##### TEXTE FOURNI
Malgré le tri les professeurs ne sont pas laissé faire

Il les avait pourtant bien sélectionnés. Selon notre confrère de l’Est Républicain, les 100 enseignants invités à rencontrer E Philippe et JM Blanquer à propos de la réforme des retraites ont été choisis par le rectorat de Nancy-Metz le 12 au soir. Plus d’un millier d’enseignants de Nancy avaient reçu la veille un mail leur demandant s’ils souhaitaient participer à la soirée. Selon la FSU 54, citée par l’Est républicain, aucun de 300 adhérents Fsu ayant demandé à participer n’a été retenu. Malgré les efforts de JM Huart, ancien Dgesco nommé recteur de Nancy-Metz en juillet 2019, qui a dû s’improviser animateur de la soirée, tout cela a été fait en vain. Durant deux longues heures les enseignants n’ont cessé de manifester leurs doutes, leur refus de la parole ministérielle et leur colère. Les ministres en sont restés pour leurs frais.

L’héroïne de la soirée c’est cette professeure du lycée Chopin de Nancy qui a osé dire ce que les enseignants sur place pensaient. « Au lycée notre avis n’a pas été pris en compte pour la réforme. Il n’a pas été pris en compte lors de la mise en place du plan 4.0 qui est une aberration (c’est le programme de numérisation imposé par la région et le rectorat dans les lycées). Comment voulez-vous que nous vous croyions quand vous dites que vous allez prendre en compte notre avis ? Vous ne nous écoutez pas parce que vous pensez qu’on a des choses intéressantes à vous dire. Vous nous écoutez parce que nous sommes dans la rue et que vous avez peur ». Sa sortie a eu raison d’E Philippe qui s’est éclipsé laissant JM Blanquer seul face à des enseignants de plus en plus remontés durant encore une bonne demi-heure.
##########
##### DONNÉES ENREGISTRÉES
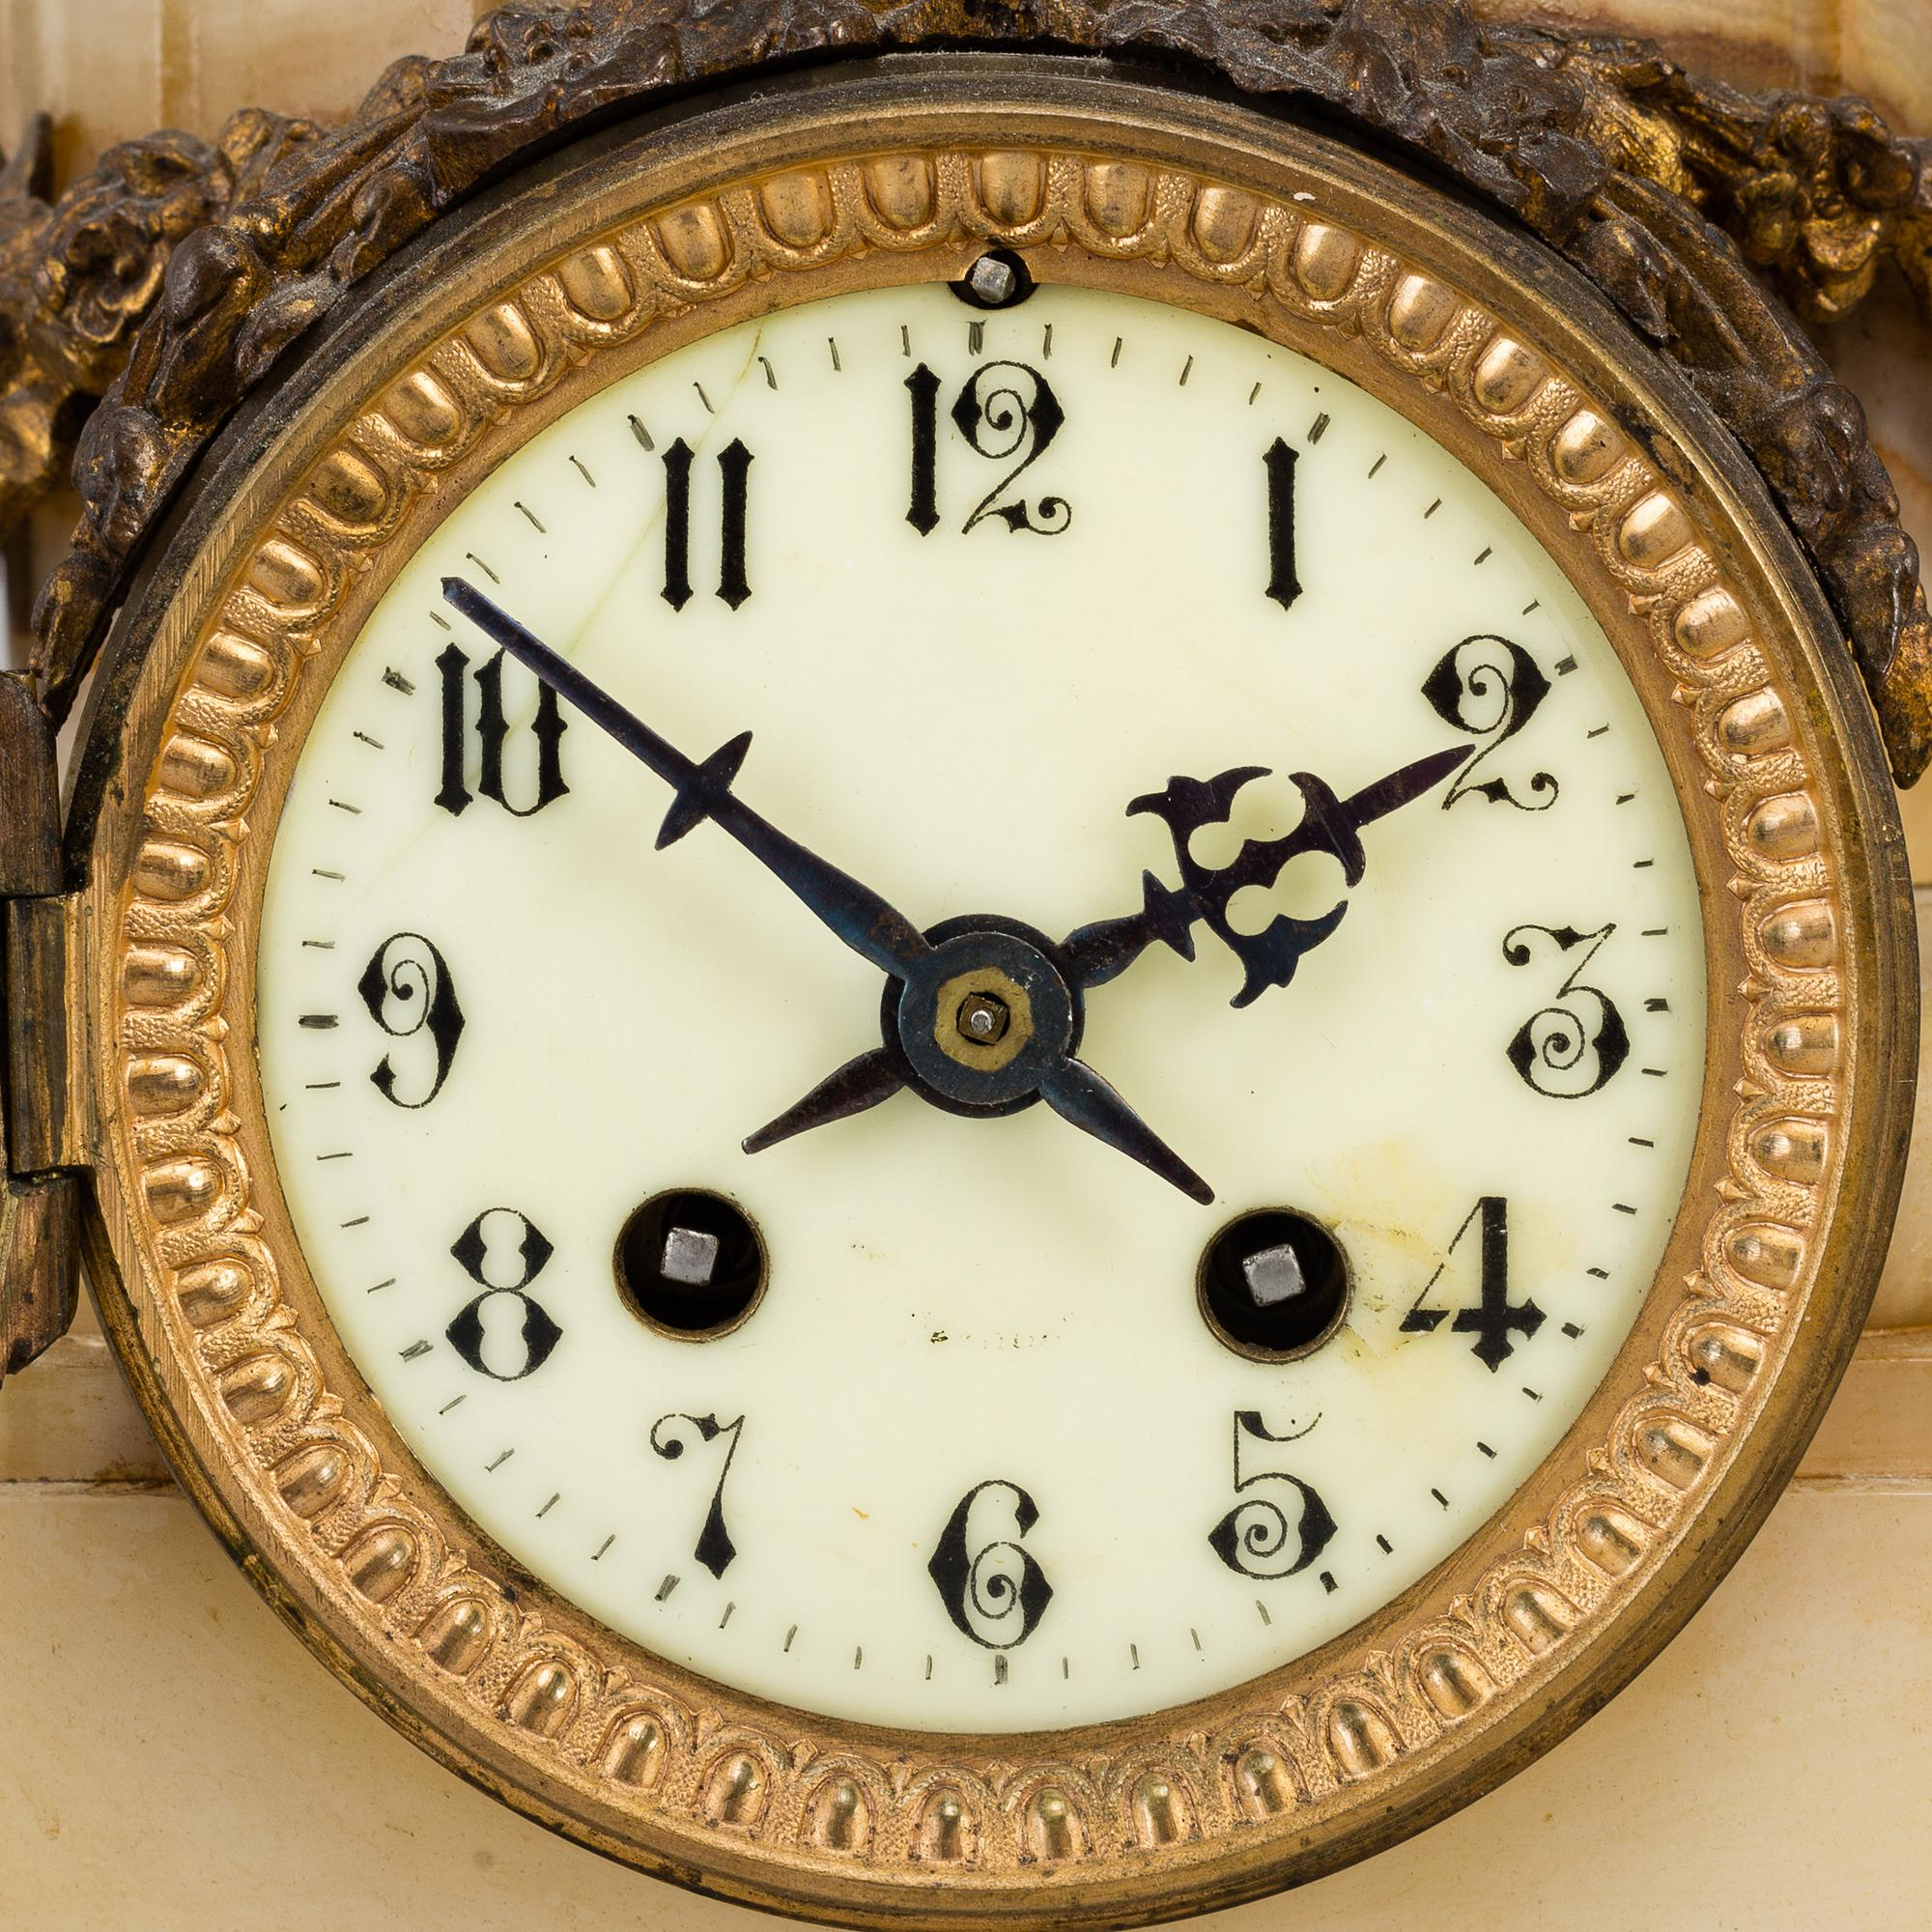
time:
##########
À FAIRE:
1. Citez le passage de l'article sur la soirée des enseignants face aux ministres qui va de « Il les avait » à « pour leurs frais. », ces deux endroits compris.
2. Écrivez la suite de l'article sur la soirée des enseignants face aux ministres, à partir de sa dernière phrase.

RÉPONSES PAR TÂCHE:
1.
Il les avait pourtant bien sélectionnés. Selon notre confrère de l’Est Républicain, les 100 enseignants invités à rencontrer E Philippe et JM Blanquer à propos de la réforme des retraites ont été choisis par le rectorat de Nancy-Metz le 12 au soir. Plus d’un millier d’enseignants de Nancy avaient reçu la veille un mail leur demandant s’ils souhaitaient participer à la soirée. Selon la FSU 54, citée par l’Est républicain, aucun de 300 adhérents Fsu ayant demandé à participer n’a été retenu. Malgré les efforts de JM Huart, ancien Dgesco nommé recteur de Nancy-Metz en juillet 2019, qui a dû s’improviser animateur de la soirée, tout cela a été fait en vain. Durant deux longues heures les enseignants n’ont cessé de manifester leurs doutes, leur refus de la parole ministérielle et leur colère. Les ministres en sont restés pour leurs frais.

2.
E Philippe : garantie du maintien des pensions, revalorisation sur 15 ans

La soirée n’a pourtant pas été inutile. Si le premier ministre n’a pas apporté d’arguments nouveaux en faveur de la réforme des retraites, JM Blanquer a longuement parlé du nouveau métier enseignant, le « professeur du XXIème siècle », qu’il veut mettre en place en profitant de cette réforme. Il a bien confirmé que les deux sont liés. Mais pour lui, et ça n’étonnera pas, c’est une « opportunité ».

E Philippe a renouvelé sa garantie du maintien des pensions des enseignants avec une revalorisation qui commencerait en 2021. Il a confirmé que mettre les salaires des enseignants à un niveau permettant le maintien des pensions coûterait environ 10 milliards. « C’est infaisable en une fois. Mais… sur une durée de 10 à 15 ans l’effort est accessible si on l’inscrit dans une loi de programmation ». Le premier ministre a défendu le principe du départ en retraite à « l’âge pivot » de 64 ans, « compte tenu de l’évolution démographique ». Enfin il a confirmé sa volonté d’aller au bout de sa réforme.

Blanquer : le travail enseignant redéfini

Le principal apport de la réunion résulte des questions des enseignants présents qui ont interrogé les ministres sur l’évolution de leur métier.

Pour JM Blanquer, « le moment est historique » pour l’Éducation nationale. « Il y a des crispations mais on est venu dire qu’il y a une opportunité de faire avancer les rémunérations et la qualité du système éducatif ».

Le premier principe affiché est la réorganisation du travail enseignant. « On va rendre visible ce qui est invisible », explique JM BLanquer. « C’est une avancée ». Cela veut dire probablement que le nouveau statut enseignant comprendra expressément des tâches qui aujourd’hui sont explicites mais non précisées. « On va avoir l’occasion de mettre à plat ce qui est fait par les professeurs ». Le ministre a donné en exemples l’accompagnement personnalisé des élèves ou les corrections de copies. Ces dernières n’entrent pas aujourd’hui dans la définition du temps de travail des enseignants. Demain elles pourraient l’être. Pour JM Blanquer le moment est venu de faire évoluer « le rôle du professeur ». C’est l’idée du « professeur du XXIème siècle ».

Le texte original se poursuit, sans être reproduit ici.